Despite his deliverance into the arms of loving caretakers, the child’s freedom is contingent on a series of Israeli bureaucracies and phone calls through various detention administrations - he uses a landline to communicate with his imprisoned mother by speaking to a radio program that the prisoners can hear. This allows him to send her an indirect message, but since she cannot reply, the child feels uncertain and frustrated as he talks to her without receiving any response. The film shows a child who has escaped from one incarceration to the freedom of constant surveillance and occupation in which kind souls warm the poverty-stricken residences and corners of a population giving their lives for dignity.

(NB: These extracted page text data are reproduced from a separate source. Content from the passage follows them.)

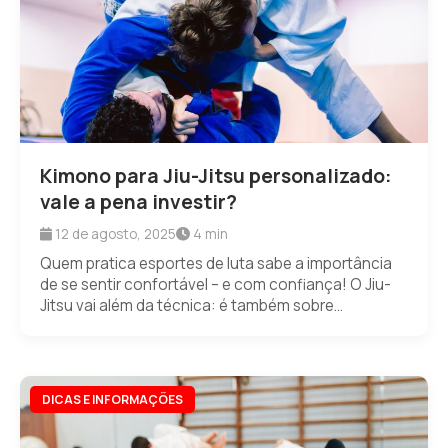
Kimono para Jiu-Jitsu personalizado:
vale a pena investir?
12 de agosto, 2025
4 min
Quem pratica esportes de luta sabe a importância
de se sentir confortável – e com confiança! O Jiu-
Jitsu vai além da técnica: é também sobre...
DICAS E INFORMAÇÕES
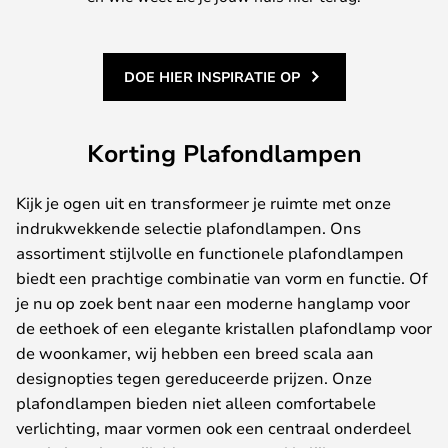
DOE HIER INSPIRATIE OP
Korting Plafondlampen
Kijk je ogen uit en transformeer je ruimte met onze
indrukwekkende selectie plafondlampen. Ons
assortiment stijlvolle en functionele plafondlampen
biedt een prachtige combinatie van vorm en functie. Of
je nu op zoek bent naar een moderne hanglamp voor
de eethoek of een elegante kristallen plafondlamp voor
de woonkamer, wij hebben een breed scala aan
designopties tegen gereduceerde prijzen. Onze
plafondlampen bieden niet alleen comfortabele
verlichting, maar vormen ook een centraal onderdeel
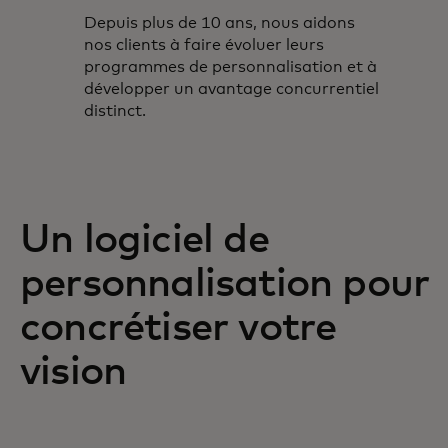
Depuis plus de 10 ans, nous aidons
nos clients à faire évoluer leurs
programmes de personnalisation et à
développer un avantage concurrentiel
distinct.
Un logiciel de
personnalisation pour
concrétiser votre
vision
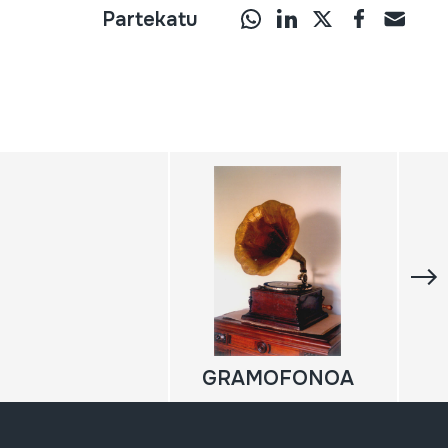
Partekatu
GRAMOFONOA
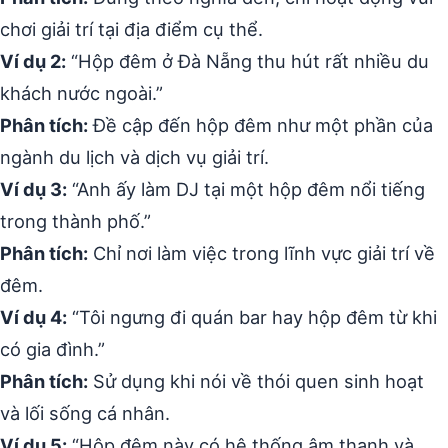
chơi giải trí tại địa điểm cụ thể.
Ví dụ 2:
“Hộp đêm ở Đà Nẵng thu hút rất nhiều du
khách nước ngoài.”
Phân tích:
Đề cập đến hộp đêm như một phần của
ngành du lịch và dịch vụ giải trí.
Ví dụ 3:
“Anh ấy làm DJ tại một hộp đêm nổi tiếng
trong thành phố.”
Phân tích:
Chỉ nơi làm việc trong lĩnh vực giải trí về
đêm.
Ví dụ 4:
“Tôi ngưng đi quán bar hay hộp đêm từ khi
có gia đình.”
Phân tích:
Sử dụng khi nói về thói quen sinh hoạt
và lối sống cá nhân.
Ví dụ 5:
“Hộp đêm này có hệ thống âm thanh và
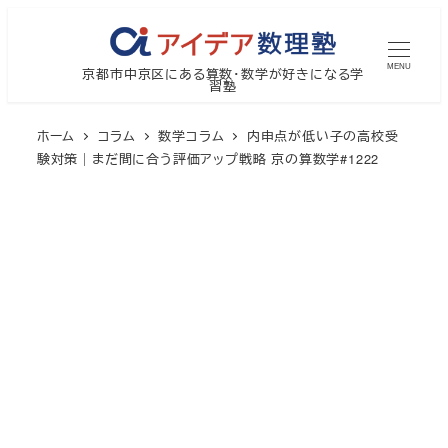
メ
イ
MENU
京都市中京区にある算数・数学が好きになる学
ン
習塾
コ
ン
ホーム
コラム
数学コラム
内申点が低い子の高校受
テ
験対策｜まだ間に合う評価アップ戦略 京の算数学#1222
ン
ツ
へ
移
動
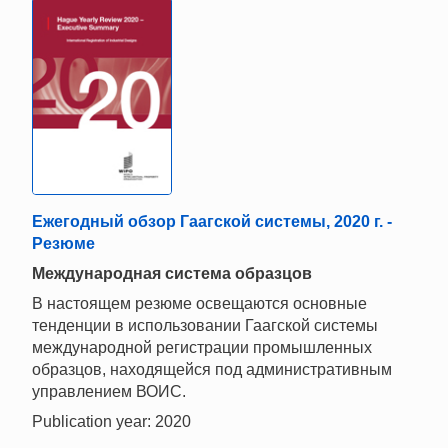
Ежегодный обзор Гаагской системы, 2020 г. -
Резюме
Mеждународная система образцов
В настоящем резюме освещаются основные
тенденции в использовании Гаагской системы
международной регистрации промышленных
образцов, находящейся под административным
управлением ВОИС.
Publication year: 2020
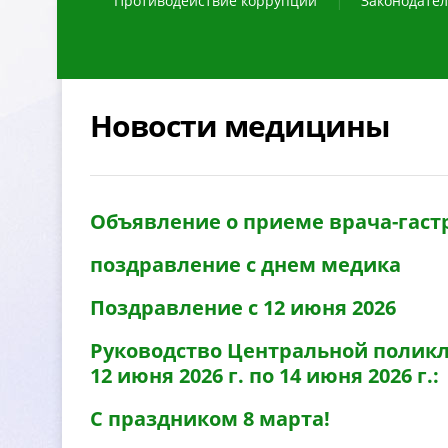
Противодействие коррупции
Законодател
Новости медицины
Объявление о приеме врача-гаст
поздравление с днем медика
Поздравление с 12 июня 2026
Руководство Центральной поликл
12 июня 2026 г. по 14 июня 2026 г.:
С праздником 8 марта!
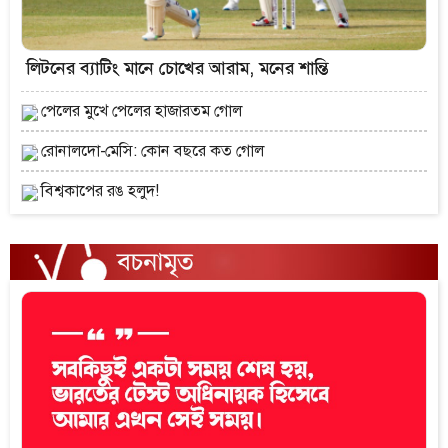
লিটনের ব্যাটিং মানে চোখের আরাম, মনের শান্তি
পেলের মুখে পেলের হাজারতম গোল
রোনালদো-মেসি: কোন বছরে কত গোল
বিশ্বকাপের রঙ হলুদ!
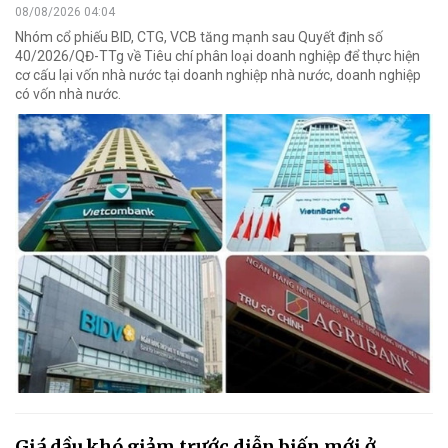
08/08/2026 04:04
Nhóm cổ phiếu BID, CTG, VCB tăng mạnh sau Quyết định số
40/2026/QĐ-TTg về Tiêu chí phân loại doanh nghiệp để thực hiện
cơ cấu lại vốn nhà nước tại doanh nghiệp nhà nước, doanh nghiệp
có vốn nhà nước.
Giá dầu khó giảm trước diễn biến mới ở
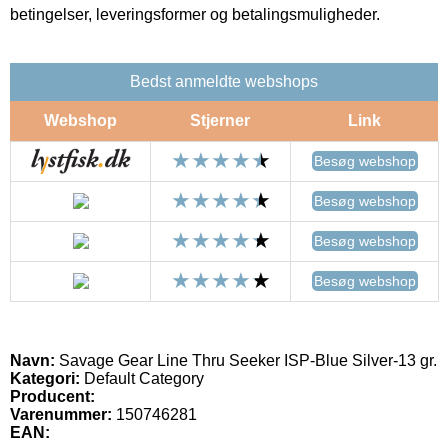
betingelser, leveringsformer og betalingsmuligheder.
Bedst anmeldte webshops
Webshop
Stjerner
Link
Besøg webshop
Besøg webshop
Besøg webshop
Besøg webshop
Navn:
Savage Gear Line Thru Seeker ISP-Blue Silver-13 gr.
Kategori:
Default Category
Producent:
Varenummer:
150746281
EAN:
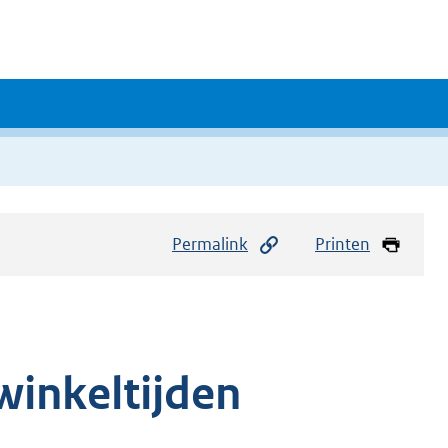
Permalink
Printen
winkeltijden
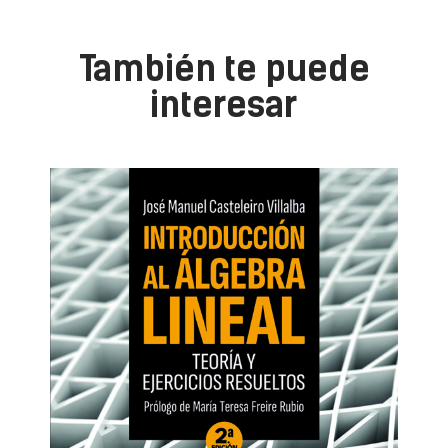
También te puede
interesar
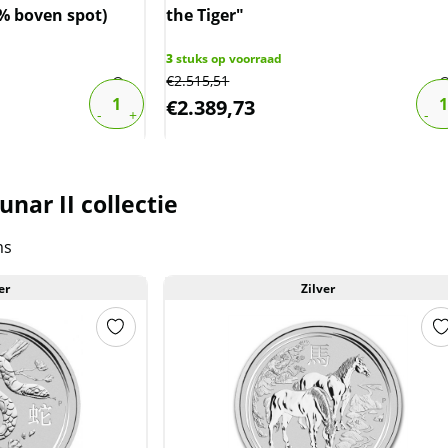
0% boven spot)
the Tiger"
3
stuks op voorraad
€
2.515,51
€
2.389,73
nar II collectie
ms
er
Zilver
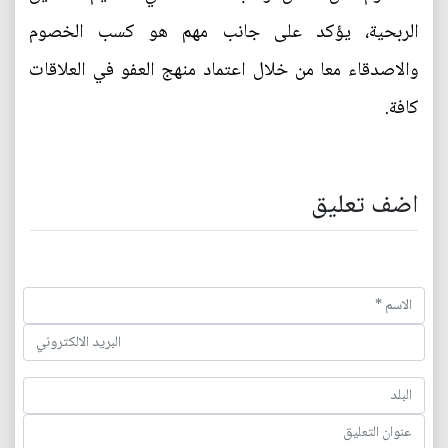
الربحية، يؤكد على جانب مهم هو كسب الخصوم
والاصدقاء معا من خلال اعتماد منهج العفو في العلاقات
كافة.
اضف تعليق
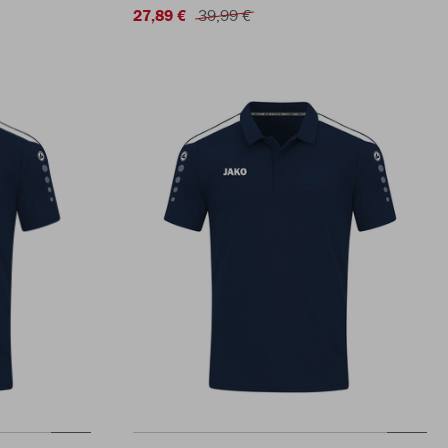
27,89 €
39,99 €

Al-Aashqar sees Nour as a poignant symbol of the Palestinian experience—born into a prison, his liberty stripped away from the very start. His journey reflects the struggle of Palestinians who inhabit a world that is an open prison, where the dream of freedom flickers like a distant star. Both Nour and his people stand resolute in their quest for liberation. Living under the heavy hand of occupation, the Palestinian endures severe restrictions designed to erase his identity, facing a harsh reality of imprisonment and intimidation. Each day, he grapples with a heart-wrenching choice: to risk imprisonment or death in the pursuit of freedom, or to surrender, submit, and seek refuge elsewhere. Yet, through it all, he clings to survival, resilience, and an unyielding desire for freedom, embodying the indomitable spirit of his people.

Al-Ashqar received his Master in Directing & Editing at the Red Sea Institute of Cinematic Arts (RSICA) in assosiation with USC. He participated in the Documentary Directing Program at Arab Institute of Film (AIF), mentored by the well-known Arab documentarian OMAR AMIRALAY. He participated in Palestinian Audio-Visual project by A.M Qattan.​​ Al-Ashqar’s films include First Picture (2006), Red, Dead, and Med (2006), Paper War (2007), and he produced Five Boys and a Wheel (2016). Red, Dead, and Med (2006) delves into the lives of Palestinian children of the West Bank, fixated on a sea they've never seen, despite Palestine being located on three seas from which the film's title is derived.